The little girl in the pink dress was put into the shiny new green sedan. She tugged at her seat belt, which her mother had put on too tight, and barely able to see over the rear passenger door waved at her friend who stood waving back with a purple balloon in her hand. And the little girl could not understand how her friend had caught the balloon, when it had been so high up in the air, so high up that not even her mother could reach it. Then the car began to move, and the little girl put her head back against the seat and felt the motion of the car until she fell asleep.

When Carlos heard the words to stop, he honestly thought that he would. He had told himself as much. But, instead, he ran on, because now he could see the end of the alley and freedom ahead of him–the tape at the finish line. With the words from the officer in his ears, he began to run in a zigzag motion, tipping trash cans behind him as he went. He heard the footsteps behind him and made quick calculations, which told him that after sixty yards the footsteps would slow to the point where they would no longer close the gap, and he would, at this rate, make it to the light at the end of the alley. He turned to look over his shoulder to confirm his calculations, but it was in this moment that a sudden flash went off inside his head followed by a sudden warmth that spread along the side of his face like maple syrup. And then he was on the ground sliding and skidding through rotten lettuce and wooden crates and bits and pieces of fruit that he could not recognize. He was being pushed forward by a force so great that he felt at any moment it would give him the momentum needed to regain his feet. But as hard as he tried to get to his feet, he could only crawl on his belly through the garbage, and as hard as he tried, he could not lift his head from the smell, so he closed his eyes as he so often did in races, when he was trying to run through the pain, and he held his breath because now the smell, the stench was like meat gone bad.

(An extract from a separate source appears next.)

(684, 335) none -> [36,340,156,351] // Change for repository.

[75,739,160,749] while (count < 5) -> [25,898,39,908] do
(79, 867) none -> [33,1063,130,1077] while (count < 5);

The policeman that stood over Carlos Terrano never saw anything like it and later told his story to fellow police officers, many times; but the story was told only over beers and, usually, after having had several. What he saw was a young kid running zigzagging through the alley with a big gun in his hand. And seeing that he could not close the gap on the young kid, with the perfect running technique, and seeing that the kid would reach the opening of the alley, where he was sure to lose the kid in the projects that the alley opened into, he stopped, gave the order to “halt or I’ll fire,” and when the kid did not stop, but rather turned and began to lift the gun, he took aim and fired.

The boy, the officer would say, propelled by the bullet sailed through the air headfirst, landing in the garbage and then immediately began to swim through it. When he caught up to the boy, the right side of his head was gone, and the white-yellowish brain matter oozed from his head and mixed with the garbage. And the kid, although the motion of swimming had long ceased to move him forward, continued to swim through the garbage. “The kid was dead before he hit the ground,” the police officer would always say at the end of his story, then add, “but the kid never knew it.”

Later that evening, a mother, accompanied by a little girl in a pink dress, bought a box of cereal and a gallon of milk at the Sugar Brown store. When the mother received her change, she counted the coins in her palm then asked for a small package of balloons behind the counter. This brought joy to the little girl, who began to pull on her mother’s yellow sun dress and who in her jubilation stepped on her mother’s white sandals. The young mother smiled and stroked the little girl’s head to calm her and then placed the coins on the Formica countertop, where the flecks of gold had been rubbed out, and thanked the man.